> Texte source:
══════

NetJets, compagnie d’aviation d’affaires, propriété du fonds d’investissement américain Berkshire Hathaway, va licencier 128 de ses 960 pilotes de ligne, essentiellement des Français et des Belges. Ce plan de réduction des effectifs serait lié à un problème de sureffectifs de PNT.
Selon Les Échos, la société d’aviation d’affaires n’arriverait plus à faire face aux taux de charges sociales trop élevées en France et en Belgique. Cette décision de se séparer d’une partie de son PNT européen aurait été motivée par la nouvelle réglementation européenne en matière de protection sociale des personnels navigants, qui stipule que « les hôtesses de l’air, stewards et pilotes de ligne sont désormais soumis au régime social du pays dans lequel ils débutent et terminent leurs temps de service ». Or, jusqu’à l’entrée en vigueur de cette nouvelle loi en juin dernier, NetJets déclarait ses salariés au Royaume-Uni et au Portugal, où les charges sociales sont moindres.

══════

> Consignes:
1 – D'après le texte source, combien de pilotes de ligne NetJets va-t-elle licencier ?
2 – Reproduisez mot pour mot le passage du texte source qui commence par « NetJets, compagnie d’aviation » et s'achève sur « sureffectifs de PNT. ».
Les données n'ont aucun lien avec le texte source.

══════

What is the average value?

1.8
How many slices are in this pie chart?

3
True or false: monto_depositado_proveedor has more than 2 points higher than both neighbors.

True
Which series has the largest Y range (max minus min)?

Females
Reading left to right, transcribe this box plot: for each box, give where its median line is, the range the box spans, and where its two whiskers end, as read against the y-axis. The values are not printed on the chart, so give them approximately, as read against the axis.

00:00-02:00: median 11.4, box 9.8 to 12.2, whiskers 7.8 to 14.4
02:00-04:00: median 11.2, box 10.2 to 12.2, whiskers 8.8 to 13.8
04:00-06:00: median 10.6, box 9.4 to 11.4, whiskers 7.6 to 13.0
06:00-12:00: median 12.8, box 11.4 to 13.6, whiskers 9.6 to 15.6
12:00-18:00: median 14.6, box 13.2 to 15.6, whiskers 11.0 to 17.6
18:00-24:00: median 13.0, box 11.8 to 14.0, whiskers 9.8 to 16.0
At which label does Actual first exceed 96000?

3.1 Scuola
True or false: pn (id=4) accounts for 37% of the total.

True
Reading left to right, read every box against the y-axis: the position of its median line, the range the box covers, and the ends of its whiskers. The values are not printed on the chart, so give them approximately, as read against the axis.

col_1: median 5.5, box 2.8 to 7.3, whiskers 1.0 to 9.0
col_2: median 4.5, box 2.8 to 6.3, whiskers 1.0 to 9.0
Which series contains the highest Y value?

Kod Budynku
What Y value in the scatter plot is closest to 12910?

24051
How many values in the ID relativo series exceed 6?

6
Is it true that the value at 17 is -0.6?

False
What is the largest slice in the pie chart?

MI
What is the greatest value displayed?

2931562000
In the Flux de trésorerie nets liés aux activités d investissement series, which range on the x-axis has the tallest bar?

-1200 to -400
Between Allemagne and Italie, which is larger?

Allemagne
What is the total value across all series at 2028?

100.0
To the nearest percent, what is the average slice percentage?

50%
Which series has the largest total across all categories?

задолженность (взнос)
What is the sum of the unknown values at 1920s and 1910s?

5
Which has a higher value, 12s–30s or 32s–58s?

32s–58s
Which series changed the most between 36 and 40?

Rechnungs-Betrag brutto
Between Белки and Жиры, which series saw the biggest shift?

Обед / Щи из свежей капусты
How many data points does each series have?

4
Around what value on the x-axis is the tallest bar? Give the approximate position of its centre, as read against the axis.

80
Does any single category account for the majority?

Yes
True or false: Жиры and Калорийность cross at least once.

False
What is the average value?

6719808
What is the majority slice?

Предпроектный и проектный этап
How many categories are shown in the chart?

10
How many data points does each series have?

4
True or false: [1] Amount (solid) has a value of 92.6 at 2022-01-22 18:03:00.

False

══════

> Réponses:
1 – 128 de ses 960 pilotes de ligne

2 –
NetJets, compagnie d’aviation d’affaires, propriété du fonds d’investissement américain Berkshire Hathaway, va licencier 128 de ses 960 pilotes de ligne, essentiellement des Français et des Belges. Ce plan de réduction des effectifs serait lié à un problème de sureffectifs de PNT.